KJIPUKTUK (Halifax) – The Out of the Cold shelter, which was set to close at the end of April, will be able to stay open until June 30th, thanks to some federal funding and a landlord willing to extend the lease until then.
“We just got confirmation today that Reaching Home, our federal funders, will continue to fund us until then,” says Michelle Malette, the executive director of the Out of the Cold Community Association.
This is good news. Lack of suitable and truly affordable housing is a pervasive issue in Halifax that is only getting worse over time. We’ve run several stories on the shelter situation lately, and almost all people we interviewed mentioned how the loss of 25 beds that Out of the Cold provides would make an already very bad situation even worse.
For that matter, it’s more than shelter beds that Out of the Cold offers. The organization runs a food security program, a place to take a shower, and through its use of a common room it is often able to give even more people a roof over their heads, Malette says.

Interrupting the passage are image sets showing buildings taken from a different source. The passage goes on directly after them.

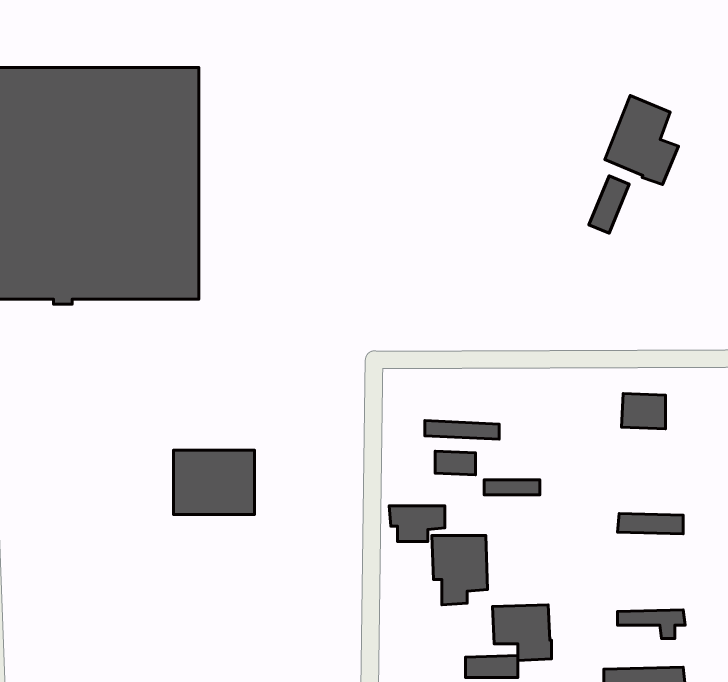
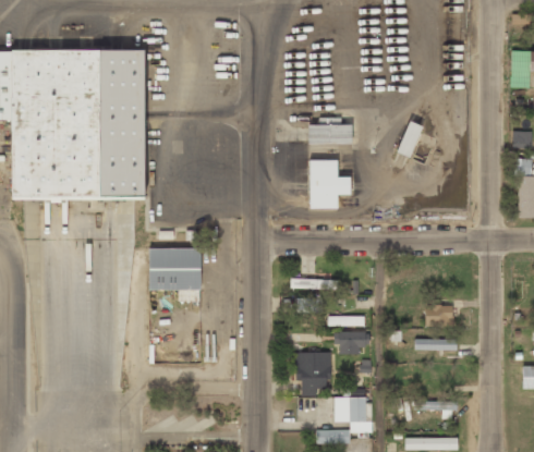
building: [605,96,679,185] -> none
building: none -> [307,124,351,143]
building: none -> [310,159,350,208]
building: [622,393,666,429] -> [424,304,452,327]
building: [173,450,254,514] -> [148,247,201,289]
building: [389,506,445,541] -> [333,331,369,354]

“We have all genders, we have someone here right now with three dogs, obviously, they could not stay somewhere else. We have folks who have some pretty significant challenges around substance use and alcohol and mental health. We have actually gone through a process this year where we’ve prioritized folks who are actually not able to access other shelters,” Malette says.
“We have what are considered really high acuity folks, but it’s generally a really lovely and calm space, because we are super low barrier. Every time something comes up, we just really encourage everyone to kind of lean into it,” she says,
Of course Out of the Cold will face the same problem again come July.
Malette would like both the province and the city to come to its aid. As well, the organization would like to offer not just shelter beds, but also more long term supportive housing.
At this time the province only provides enough funding to pay for one staff member, Malette says.
Malette is looking at the city to see if it can offer up a space. She’s been looking at the old library on Spring Garden Road, she says.
“It’s a good spot for us. And it’s a big building. I have no idea what it would cost to run it, but I’m hoping at least the city would have something else for us,” says Malette.
“If we had a building, we could access federal funding, and of course the province would also have to step up. In order to be funded by the feds there’s got to be some buy-in from another level of government,” she says.
“We may still provide shelter beds next winter but we would also hopefully by September be set up in a new space, doing long term supportive housing. Also, we want a space where we can offer showers and laundry and food and things like that, because there’s nobody doing that on a consistent basis anymore, and right now we offer these supports 24/7,” says Malette.
“We always say that shelter beds aren’t an answer, and that we need to focus on supportive housing. But right now, there’s not enough of anything. So I don’t see how there can’t be shelter beds.”